The microbial oxidation of pharmaceuticals in an anaerobic aqueous environment: Effect of dissolved organic matter fractions from different sources.

Previous studies have demonstrated the importance of dissolved organic matter (DOM) on the biodegradation of trace organic contaminants occurred in the hyporheic zone. However, the role of diverse DOM fractions with distinct physicochemical properties on the biodegradation of pharmaceuticals under reducing conditions is scarcely known. To address this knowledge gap, DOMs derived from road-deposited sediment, soil, and active sludge (namely allochthonous DOM) and algae (namely autochthonous DOM) were collected and isolated into different fractions. Thereafter, the effect of DOM fractions on the anaerobic microbial oxidation of two typical pharmaceuticals, i.e., ritonavir (RTV) and tetracycline (TC) was explored by using simulated anaerobic microcosms.
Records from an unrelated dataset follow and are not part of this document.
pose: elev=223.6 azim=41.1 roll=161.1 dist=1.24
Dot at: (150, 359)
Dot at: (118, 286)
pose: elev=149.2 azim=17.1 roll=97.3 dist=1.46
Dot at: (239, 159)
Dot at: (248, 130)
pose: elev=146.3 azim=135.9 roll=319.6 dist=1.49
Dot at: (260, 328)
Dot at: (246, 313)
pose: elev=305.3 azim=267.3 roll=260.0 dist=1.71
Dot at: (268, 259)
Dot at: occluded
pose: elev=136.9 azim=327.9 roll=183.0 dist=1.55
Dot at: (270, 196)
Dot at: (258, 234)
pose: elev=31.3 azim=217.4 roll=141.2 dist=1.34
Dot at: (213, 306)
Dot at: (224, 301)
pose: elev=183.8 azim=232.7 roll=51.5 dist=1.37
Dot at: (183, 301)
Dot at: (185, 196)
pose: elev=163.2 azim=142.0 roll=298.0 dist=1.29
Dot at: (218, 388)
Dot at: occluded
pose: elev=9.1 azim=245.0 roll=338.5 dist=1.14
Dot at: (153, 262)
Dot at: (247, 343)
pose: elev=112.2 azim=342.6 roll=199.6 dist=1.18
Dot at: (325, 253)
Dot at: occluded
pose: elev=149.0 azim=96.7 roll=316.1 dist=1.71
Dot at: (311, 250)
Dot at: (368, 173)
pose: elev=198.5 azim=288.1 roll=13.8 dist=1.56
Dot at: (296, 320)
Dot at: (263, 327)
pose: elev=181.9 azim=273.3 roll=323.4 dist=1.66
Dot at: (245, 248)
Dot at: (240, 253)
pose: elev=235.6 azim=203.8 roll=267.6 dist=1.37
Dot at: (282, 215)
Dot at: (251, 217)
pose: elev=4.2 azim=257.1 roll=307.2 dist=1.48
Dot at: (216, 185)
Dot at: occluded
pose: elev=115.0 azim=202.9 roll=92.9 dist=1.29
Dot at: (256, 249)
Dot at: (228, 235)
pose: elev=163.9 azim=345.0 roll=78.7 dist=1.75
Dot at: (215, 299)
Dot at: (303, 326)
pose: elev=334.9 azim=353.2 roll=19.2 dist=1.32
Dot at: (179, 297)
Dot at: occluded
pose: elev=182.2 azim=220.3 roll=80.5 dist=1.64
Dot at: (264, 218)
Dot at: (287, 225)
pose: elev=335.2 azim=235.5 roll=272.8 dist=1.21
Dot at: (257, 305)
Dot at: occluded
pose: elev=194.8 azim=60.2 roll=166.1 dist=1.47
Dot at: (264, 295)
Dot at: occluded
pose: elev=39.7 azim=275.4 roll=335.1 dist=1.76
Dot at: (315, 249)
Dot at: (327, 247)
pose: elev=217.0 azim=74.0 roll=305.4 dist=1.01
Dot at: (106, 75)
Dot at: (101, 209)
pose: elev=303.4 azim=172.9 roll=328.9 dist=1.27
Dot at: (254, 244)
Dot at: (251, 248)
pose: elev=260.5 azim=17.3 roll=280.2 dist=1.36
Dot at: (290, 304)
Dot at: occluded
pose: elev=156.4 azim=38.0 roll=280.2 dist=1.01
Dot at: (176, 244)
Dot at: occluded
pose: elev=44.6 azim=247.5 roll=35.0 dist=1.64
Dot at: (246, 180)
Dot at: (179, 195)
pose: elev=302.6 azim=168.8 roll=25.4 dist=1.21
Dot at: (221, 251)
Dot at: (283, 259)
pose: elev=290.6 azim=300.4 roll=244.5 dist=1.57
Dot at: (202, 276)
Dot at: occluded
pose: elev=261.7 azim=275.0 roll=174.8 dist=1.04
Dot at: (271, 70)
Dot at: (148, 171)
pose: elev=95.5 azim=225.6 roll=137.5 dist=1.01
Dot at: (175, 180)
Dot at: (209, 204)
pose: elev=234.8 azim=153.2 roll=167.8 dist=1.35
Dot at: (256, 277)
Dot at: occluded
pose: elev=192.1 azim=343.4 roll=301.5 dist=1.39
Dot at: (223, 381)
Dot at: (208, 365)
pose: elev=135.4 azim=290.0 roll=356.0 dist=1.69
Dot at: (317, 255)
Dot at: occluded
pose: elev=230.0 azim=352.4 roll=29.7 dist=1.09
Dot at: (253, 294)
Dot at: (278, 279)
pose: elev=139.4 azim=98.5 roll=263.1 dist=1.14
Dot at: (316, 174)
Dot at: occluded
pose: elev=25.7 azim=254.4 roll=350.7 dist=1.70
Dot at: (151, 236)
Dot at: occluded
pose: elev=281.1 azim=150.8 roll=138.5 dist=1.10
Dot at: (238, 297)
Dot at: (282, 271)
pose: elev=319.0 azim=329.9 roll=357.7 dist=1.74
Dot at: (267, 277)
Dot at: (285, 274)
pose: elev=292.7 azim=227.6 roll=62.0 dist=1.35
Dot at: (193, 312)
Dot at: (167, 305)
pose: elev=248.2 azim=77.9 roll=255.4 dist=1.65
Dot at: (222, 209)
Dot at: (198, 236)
Mechanistic insights into how DOM fractions from different sources influence pharmaceutical biodegradation processes were provided by optical and electrochemical analyses. Results showed that humic acid and fulvic acid fractions from allochthonous DOM could enhance the biodegradation of TC (12.2 % per mgC/L) and RTV (14.5 % per mgC/L), while no significant impact was observed for that of hydrophilic fractions. However, autochthonous DOM promoted the biodegradation of TC (4.17 % per mgC/L) and inhibited that of RTV. Mechanistic analysis showed that the higher of humification and aromatization level of DOM components, the stronger their promotive effect on the biodegradation of TC and RTV. Further, the promotive mechanism could be attributed to the response of quinone moieties in DOM as extracellular electron acceptors that yields more energy to support microbial metabolism. These results provide a more comprehensive understanding of diverse DOM fractions mediating microbial anaerobic oxidation of trace organic pollutants, and extend our insights into contamination control and remediation technologies.